** Passage shown follows **
Investigating the field of high energy physics through experiments that strengthen our fundamental understanding of matter, energy, space, and time.

Los Alamos HEP Theory Quarterly Report FY2019-Q2

Daniele Alves, Tanmoy Bhattacharya, Michael L. Graesser, Rajan Gupta

The primary areas of activity of the theory group are in physics beyond the Standard Model, cosmology, dark matter, lattice quantum chromodynamics, neutrinos, the fundamentals of quantum field theory and gravity, and particle astrophysics. The questions pursued by this group relate to deep mysteries in our understanding of Nature at the level of the Standard Model and beyond. The main tools we use are quantum field theory and General Relativity.

Lattice QCD

The Los Alamos Lattice QCD team and their collaborators are carrying out precision studies investigating signatures of new physics at the TeV scale, Novel CP violating operator's contribution to nEDM, elucidating the structure of the nucleon, and neutrino-nucleon interactions. Progress during this quarter on these projects is described below. The team is also actively working on Quantum Information and Computing under the DOE call "Quantum Information Science Enabled Discovery for High Energy Physics".
** End of Passage shown **
▶ **Assigned task a**:
In the Los Alamos report, what are the main tools the theory group uses?
** Material to process follows **
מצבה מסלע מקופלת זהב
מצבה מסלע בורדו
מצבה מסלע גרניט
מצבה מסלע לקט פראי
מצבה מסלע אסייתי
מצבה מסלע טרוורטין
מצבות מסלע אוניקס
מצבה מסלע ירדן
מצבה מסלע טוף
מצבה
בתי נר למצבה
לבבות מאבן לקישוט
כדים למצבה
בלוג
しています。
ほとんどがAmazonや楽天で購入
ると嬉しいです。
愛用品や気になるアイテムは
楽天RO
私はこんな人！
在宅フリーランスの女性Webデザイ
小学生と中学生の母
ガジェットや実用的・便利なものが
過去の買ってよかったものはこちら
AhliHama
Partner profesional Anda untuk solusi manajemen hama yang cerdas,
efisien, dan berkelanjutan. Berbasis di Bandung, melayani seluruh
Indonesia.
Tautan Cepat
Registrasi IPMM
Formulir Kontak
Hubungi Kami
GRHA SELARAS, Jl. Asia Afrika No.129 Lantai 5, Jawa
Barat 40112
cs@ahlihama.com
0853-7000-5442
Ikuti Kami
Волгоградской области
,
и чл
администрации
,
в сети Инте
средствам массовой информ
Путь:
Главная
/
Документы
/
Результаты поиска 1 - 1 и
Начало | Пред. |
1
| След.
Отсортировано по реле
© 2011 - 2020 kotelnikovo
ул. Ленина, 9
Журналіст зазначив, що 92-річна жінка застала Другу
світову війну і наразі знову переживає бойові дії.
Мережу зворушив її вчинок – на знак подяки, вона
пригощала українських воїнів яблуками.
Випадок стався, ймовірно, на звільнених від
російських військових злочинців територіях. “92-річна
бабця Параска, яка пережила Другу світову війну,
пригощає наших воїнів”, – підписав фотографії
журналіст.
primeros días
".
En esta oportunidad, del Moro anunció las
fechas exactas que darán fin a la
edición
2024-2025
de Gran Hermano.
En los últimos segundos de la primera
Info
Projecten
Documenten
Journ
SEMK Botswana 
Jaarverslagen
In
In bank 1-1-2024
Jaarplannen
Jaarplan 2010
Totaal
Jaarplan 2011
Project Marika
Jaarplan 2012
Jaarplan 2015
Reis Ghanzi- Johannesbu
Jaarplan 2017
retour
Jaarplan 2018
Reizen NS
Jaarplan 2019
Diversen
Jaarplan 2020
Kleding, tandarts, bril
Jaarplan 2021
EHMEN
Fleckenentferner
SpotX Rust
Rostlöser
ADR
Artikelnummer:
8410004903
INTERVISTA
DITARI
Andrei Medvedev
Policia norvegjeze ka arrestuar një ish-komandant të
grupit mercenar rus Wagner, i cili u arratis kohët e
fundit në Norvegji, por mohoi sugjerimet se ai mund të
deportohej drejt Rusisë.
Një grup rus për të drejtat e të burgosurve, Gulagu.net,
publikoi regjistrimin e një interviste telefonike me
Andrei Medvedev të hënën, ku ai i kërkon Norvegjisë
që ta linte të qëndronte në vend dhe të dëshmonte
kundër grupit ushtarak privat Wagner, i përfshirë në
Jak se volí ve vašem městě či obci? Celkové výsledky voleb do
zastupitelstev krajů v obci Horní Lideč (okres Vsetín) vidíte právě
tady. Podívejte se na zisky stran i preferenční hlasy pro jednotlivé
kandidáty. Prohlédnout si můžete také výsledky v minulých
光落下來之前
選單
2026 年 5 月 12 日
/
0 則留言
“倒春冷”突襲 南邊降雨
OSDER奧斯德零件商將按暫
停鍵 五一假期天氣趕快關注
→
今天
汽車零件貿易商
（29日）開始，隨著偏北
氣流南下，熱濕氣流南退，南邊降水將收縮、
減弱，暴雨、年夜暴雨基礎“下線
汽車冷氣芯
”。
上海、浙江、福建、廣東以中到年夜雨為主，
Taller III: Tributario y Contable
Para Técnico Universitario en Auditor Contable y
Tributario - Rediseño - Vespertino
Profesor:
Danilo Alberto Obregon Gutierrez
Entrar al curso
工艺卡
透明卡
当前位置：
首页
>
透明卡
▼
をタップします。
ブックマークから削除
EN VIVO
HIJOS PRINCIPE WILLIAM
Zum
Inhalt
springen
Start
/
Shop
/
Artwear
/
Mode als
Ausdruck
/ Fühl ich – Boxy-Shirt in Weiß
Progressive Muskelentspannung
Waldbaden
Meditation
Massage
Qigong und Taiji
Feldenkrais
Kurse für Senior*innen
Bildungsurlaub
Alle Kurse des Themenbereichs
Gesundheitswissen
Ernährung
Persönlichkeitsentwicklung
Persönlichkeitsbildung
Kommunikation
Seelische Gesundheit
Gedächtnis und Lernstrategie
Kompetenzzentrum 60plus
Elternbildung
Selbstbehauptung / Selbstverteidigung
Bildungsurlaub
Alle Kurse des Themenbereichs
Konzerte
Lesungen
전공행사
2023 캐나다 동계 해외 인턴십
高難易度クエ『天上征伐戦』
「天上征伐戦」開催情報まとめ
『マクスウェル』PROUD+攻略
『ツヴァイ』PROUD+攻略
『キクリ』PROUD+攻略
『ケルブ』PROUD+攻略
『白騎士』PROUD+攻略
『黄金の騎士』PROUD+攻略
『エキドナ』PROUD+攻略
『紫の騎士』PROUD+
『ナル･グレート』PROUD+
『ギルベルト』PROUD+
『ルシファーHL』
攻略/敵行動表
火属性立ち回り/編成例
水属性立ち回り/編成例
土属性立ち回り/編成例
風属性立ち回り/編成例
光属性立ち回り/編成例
** End of Material to process **
▶ **Assigned task b**:
Repeat the records verbatim, starting with their first line and going on through the line containing "російських військових злочинців", both ends included.

▶ **Written response a**:
Quantum field theory and General Relativity.

▶ **Written response b**:
מצבה מסלע מקופלת זהב
מצבה מסלע בורדו
מצבה מסלע גרניט
מצבה מסלע לקט פראי
מצבה מסלע אסייתי
מצבה מסלע טרוורטין
מצבות מסלע אוניקס
מצבה מסלע ירדן
מצבה מסלע טוף
מצבה
בתי נר למצבה
לבבות מאבן לקישוט
כדים למצבה
בלוג
しています。
ほとんどがAmazonや楽天で購入
ると嬉しいです。
愛用品や気になるアイテムは
楽天RO
私はこんな人！
在宅フリーランスの女性Webデザイ
小学生と中学生の母
ガジェットや実用的・便利なものが
過去の買ってよかったものはこちら
AhliHama
Partner profesional Anda untuk solusi manajemen hama yang cerdas,
efisien, dan berkelanjutan. Berbasis di Bandung, melayani seluruh
Indonesia.
Tautan Cepat
Registrasi IPMM
Formulir Kontak
Hubungi Kami
GRHA SELARAS, Jl. Asia Afrika No.129 Lantai 5, Jawa
Barat 40112
cs@ahlihama.com
0853-7000-5442
Ikuti Kami
Волгоградской области
,
и чл
администрации
,
в сети Инте
средствам массовой информ
Путь:
Главная
/
Документы
/
Результаты поиска 1 - 1 и
Начало | Пред. |
1
| След.
Отсортировано по реле
© 2011 - 2020 kotelnikovo
ул. Ленина, 9
Журналіст зазначив, що 92-річна жінка застала Другу
світову війну і наразі знову переживає бойові дії.
Мережу зворушив її вчинок – на знак подяки, вона
пригощала українських воїнів яблуками.
Випадок стався, ймовірно, на звільнених від
російських військових злочинців територіях. “92-річна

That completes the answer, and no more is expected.